● TASK DATA

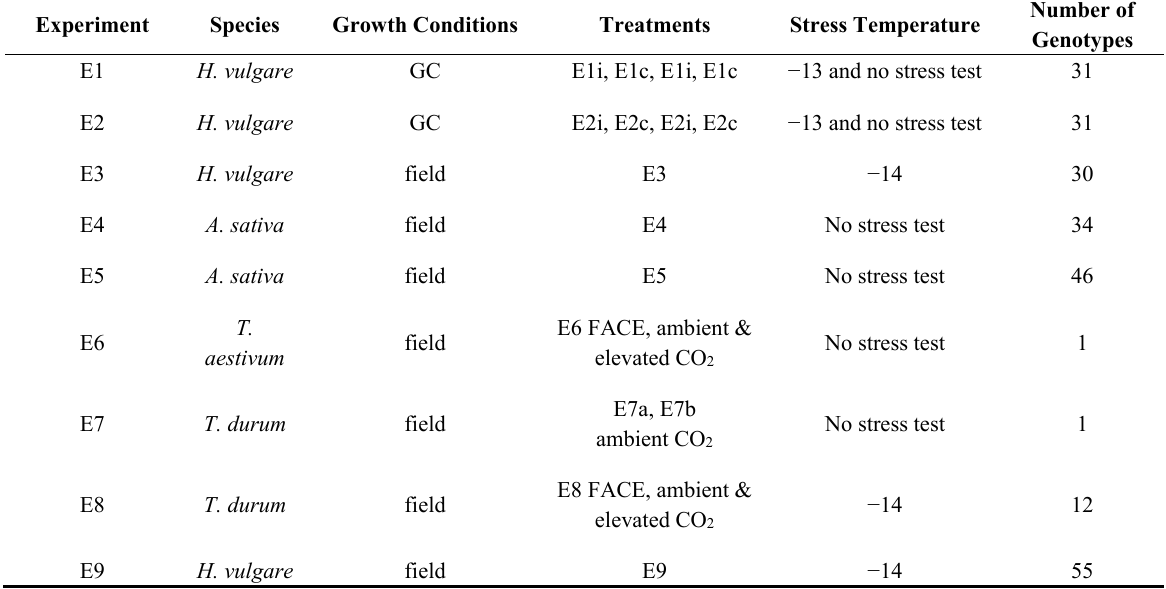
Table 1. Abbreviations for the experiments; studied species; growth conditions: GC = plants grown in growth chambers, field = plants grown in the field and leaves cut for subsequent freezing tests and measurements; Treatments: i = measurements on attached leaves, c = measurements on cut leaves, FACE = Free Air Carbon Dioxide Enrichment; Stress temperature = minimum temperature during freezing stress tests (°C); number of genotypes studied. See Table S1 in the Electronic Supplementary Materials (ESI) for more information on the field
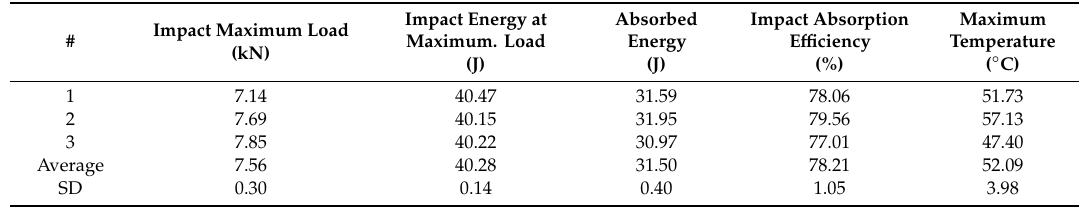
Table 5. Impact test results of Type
---
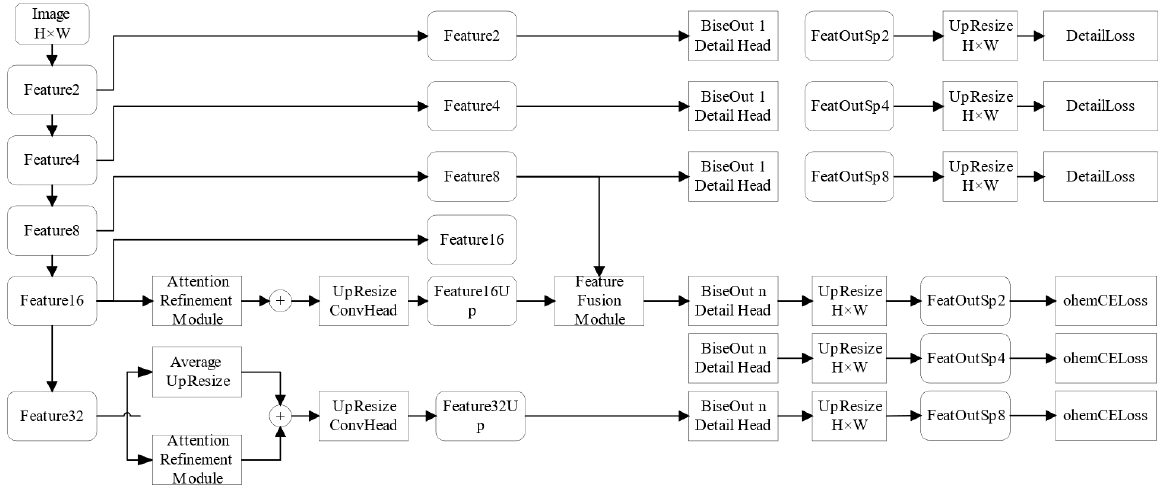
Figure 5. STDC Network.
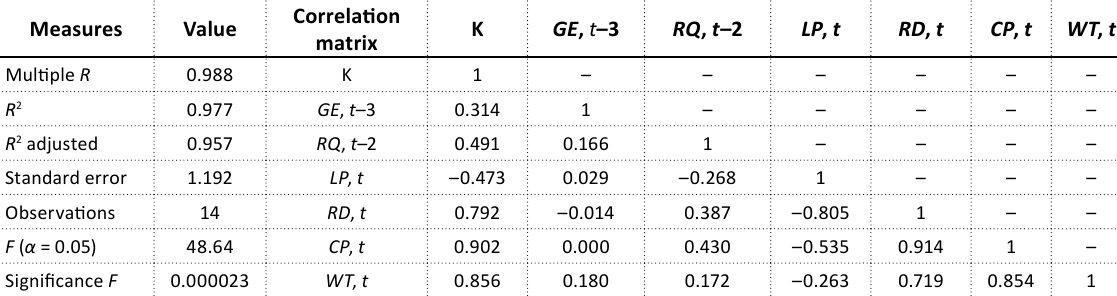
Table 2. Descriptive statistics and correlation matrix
--
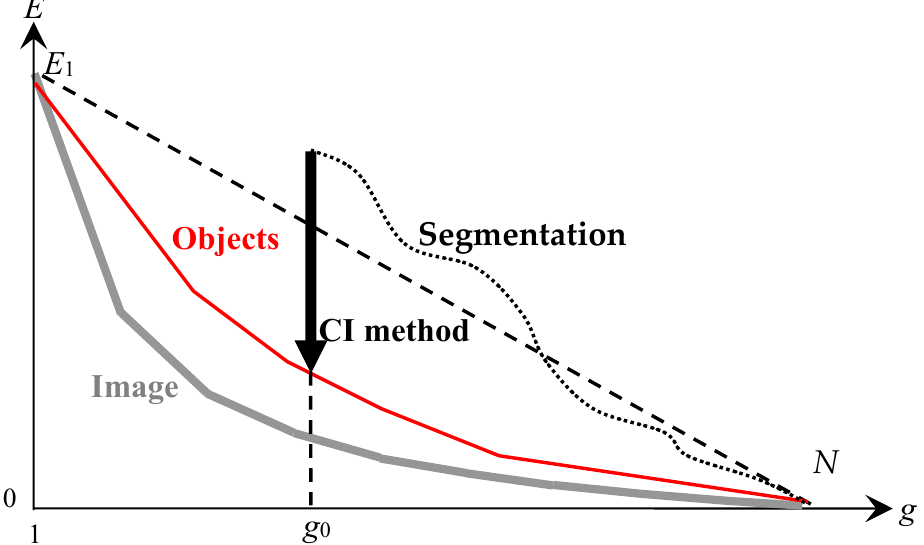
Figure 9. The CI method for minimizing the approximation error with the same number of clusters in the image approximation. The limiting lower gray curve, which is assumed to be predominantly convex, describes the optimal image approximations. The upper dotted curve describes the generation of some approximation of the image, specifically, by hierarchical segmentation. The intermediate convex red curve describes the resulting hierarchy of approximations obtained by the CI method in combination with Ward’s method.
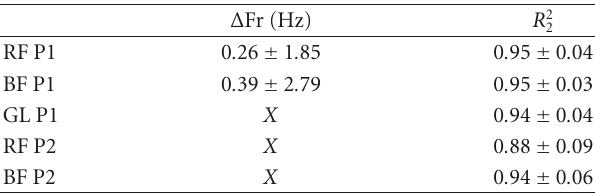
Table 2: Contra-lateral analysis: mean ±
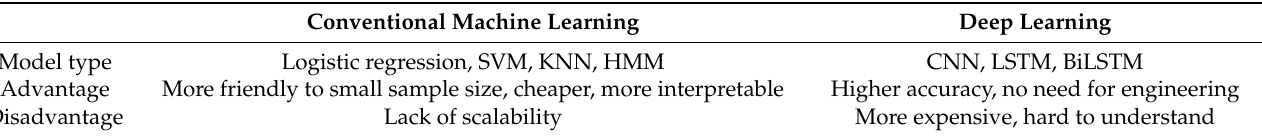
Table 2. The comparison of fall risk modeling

● TASK
Once the line with "Table 1. Abbreviations" has been found above, output that line and every later line exactly, stopping after the line with "Table 5. Impact test results of Type", and omit the pictures.

● REPLY
Table 1. Abbreviations for the experiments; studied species; growth conditions: GC = plants grown in growth chambers, field = plants grown in the field and leaves cut for subsequent freezing tests and measurements; Treatments: i = measurements on attached leaves, c = measurements on cut leaves, FACE = Free Air Carbon Dioxide Enrichment; Stress temperature = minimum temperature during freezing stress tests (°C); number of genotypes studied. See Table S1 in the Electronic Supplementary Materials (ESI) for more information on the field
Table 5. Impact test results of Type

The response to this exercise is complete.